Provided data below:

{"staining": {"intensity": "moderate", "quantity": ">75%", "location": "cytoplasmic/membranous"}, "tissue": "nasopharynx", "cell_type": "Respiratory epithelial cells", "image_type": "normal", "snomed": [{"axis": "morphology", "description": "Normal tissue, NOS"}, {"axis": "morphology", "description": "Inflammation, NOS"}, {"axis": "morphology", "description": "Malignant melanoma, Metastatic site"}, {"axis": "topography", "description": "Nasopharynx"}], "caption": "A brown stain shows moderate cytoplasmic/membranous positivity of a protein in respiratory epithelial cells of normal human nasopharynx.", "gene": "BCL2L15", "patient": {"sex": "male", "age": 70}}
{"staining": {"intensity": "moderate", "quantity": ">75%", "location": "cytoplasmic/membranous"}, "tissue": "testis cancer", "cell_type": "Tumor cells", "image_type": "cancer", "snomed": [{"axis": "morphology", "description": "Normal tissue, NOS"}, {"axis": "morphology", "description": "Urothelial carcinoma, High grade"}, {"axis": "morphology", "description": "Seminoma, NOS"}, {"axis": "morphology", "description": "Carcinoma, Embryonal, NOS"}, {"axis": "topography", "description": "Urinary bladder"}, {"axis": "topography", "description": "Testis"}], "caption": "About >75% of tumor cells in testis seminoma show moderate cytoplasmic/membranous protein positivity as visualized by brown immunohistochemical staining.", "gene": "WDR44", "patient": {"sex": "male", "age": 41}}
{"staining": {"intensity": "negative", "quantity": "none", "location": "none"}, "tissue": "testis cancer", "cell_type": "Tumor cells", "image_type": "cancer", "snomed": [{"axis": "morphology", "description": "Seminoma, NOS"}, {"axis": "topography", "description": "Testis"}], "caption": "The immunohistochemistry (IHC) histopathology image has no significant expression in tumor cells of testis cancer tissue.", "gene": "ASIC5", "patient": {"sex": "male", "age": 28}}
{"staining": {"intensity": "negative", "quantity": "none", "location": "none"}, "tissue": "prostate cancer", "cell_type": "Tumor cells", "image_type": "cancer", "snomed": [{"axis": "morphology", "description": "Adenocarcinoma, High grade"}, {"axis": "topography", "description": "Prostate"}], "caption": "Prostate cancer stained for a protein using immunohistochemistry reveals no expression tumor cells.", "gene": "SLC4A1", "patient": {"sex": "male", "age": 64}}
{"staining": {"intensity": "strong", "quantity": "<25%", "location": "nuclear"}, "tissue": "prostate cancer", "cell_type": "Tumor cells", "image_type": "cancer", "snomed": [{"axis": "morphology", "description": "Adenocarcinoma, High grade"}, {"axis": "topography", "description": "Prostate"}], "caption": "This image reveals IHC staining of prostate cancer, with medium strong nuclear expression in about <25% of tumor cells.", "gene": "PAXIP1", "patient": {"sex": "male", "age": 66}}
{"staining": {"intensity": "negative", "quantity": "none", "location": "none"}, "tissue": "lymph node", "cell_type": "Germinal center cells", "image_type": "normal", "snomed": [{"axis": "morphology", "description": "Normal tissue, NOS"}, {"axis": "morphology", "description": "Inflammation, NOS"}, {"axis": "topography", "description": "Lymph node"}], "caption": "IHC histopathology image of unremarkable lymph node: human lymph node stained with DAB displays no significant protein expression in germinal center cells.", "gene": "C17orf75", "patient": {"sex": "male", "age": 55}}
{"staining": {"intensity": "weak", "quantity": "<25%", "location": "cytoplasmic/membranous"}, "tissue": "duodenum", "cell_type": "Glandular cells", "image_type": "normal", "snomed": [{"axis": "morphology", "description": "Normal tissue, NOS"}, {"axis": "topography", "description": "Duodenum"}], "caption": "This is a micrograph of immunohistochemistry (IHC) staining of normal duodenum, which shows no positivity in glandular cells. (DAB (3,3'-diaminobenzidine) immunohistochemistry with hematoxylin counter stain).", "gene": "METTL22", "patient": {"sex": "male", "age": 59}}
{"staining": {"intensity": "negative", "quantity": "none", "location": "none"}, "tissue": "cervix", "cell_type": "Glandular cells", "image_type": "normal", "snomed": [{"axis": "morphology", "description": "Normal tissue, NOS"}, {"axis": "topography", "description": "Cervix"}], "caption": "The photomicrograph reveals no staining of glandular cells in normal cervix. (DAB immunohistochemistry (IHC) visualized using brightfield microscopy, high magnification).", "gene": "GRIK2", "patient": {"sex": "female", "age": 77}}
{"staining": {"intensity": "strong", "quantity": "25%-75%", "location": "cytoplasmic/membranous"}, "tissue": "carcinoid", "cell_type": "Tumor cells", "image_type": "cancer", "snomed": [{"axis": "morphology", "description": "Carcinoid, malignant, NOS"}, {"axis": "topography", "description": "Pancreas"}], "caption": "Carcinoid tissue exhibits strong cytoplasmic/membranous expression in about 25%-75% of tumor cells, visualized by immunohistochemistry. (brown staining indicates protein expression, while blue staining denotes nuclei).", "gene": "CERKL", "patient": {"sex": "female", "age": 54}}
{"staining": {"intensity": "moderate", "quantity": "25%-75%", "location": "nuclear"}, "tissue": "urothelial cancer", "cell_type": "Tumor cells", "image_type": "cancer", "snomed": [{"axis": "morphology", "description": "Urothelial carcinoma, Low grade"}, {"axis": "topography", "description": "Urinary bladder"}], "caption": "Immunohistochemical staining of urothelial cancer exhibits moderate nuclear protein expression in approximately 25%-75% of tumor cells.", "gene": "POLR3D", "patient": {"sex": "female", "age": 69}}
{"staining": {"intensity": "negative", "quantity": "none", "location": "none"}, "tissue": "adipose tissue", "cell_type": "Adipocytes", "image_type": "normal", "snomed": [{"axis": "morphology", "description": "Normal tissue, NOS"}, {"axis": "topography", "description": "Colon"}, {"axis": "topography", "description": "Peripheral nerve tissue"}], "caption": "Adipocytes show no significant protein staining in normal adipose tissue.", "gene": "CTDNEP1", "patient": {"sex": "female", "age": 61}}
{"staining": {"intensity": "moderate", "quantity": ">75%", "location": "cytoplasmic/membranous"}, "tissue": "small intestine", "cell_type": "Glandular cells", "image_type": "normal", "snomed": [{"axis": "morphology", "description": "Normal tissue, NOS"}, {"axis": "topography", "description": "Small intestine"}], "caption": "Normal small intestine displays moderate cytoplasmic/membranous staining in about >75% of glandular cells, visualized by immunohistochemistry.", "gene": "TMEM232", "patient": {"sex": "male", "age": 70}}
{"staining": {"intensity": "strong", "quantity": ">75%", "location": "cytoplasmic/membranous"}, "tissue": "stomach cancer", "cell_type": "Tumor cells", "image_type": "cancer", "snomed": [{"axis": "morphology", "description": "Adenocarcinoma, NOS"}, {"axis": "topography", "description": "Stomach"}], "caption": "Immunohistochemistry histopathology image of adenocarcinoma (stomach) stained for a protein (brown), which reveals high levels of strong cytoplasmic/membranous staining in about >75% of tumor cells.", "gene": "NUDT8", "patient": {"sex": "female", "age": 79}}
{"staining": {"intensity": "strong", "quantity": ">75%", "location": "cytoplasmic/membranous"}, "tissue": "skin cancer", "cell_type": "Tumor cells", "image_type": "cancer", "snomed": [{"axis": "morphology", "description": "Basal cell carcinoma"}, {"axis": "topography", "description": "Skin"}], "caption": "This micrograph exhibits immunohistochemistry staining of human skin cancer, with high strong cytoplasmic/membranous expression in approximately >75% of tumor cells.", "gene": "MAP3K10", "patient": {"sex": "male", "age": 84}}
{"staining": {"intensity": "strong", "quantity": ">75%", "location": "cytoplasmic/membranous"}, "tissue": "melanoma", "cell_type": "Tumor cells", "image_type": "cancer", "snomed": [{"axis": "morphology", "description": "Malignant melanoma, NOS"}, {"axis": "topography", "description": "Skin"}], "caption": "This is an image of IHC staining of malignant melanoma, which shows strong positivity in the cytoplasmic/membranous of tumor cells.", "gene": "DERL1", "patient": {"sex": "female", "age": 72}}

End of Provided data.

The problem: Search the records for the word "approximately" and copy out every line that holds it.

Result:
{"staining": {"intensity": "moderate", "quantity": "25%-75%", "location": "nuclear"}, "tissue": "urothelial cancer", "cell_type": "Tumor cells", "image_type": "cancer", "snomed": [{"axis": "morphology", "description": "Urothelial carcinoma, Low grade"}, {"axis": "topography", "description": "Urinary bladder"}], "caption": "Immunohistochemical staining of urothelial cancer exhibits moderate nuclear protein expression in approximately 25%-75% of tumor cells.", "gene": "POLR3D", "patient": {"sex": "female", "age": 69}}
{"staining": {"intensity": "strong", "quantity": ">75%", "location": "cytoplasmic/membranous"}, "tissue": "skin cancer", "cell_type": "Tumor cells", "image_type": "cancer", "snomed": [{"axis": "morphology", "description": "Basal cell carcinoma"}, {"axis": "topography", "description": "Skin"}], "caption": "This micrograph exhibits immunohistochemistry staining of human skin cancer, with high strong cytoplasmic/membranous expression in approximately >75% of tumor cells.", "gene": "MAP3K10", "patient": {"sex": "male", "age": 84}}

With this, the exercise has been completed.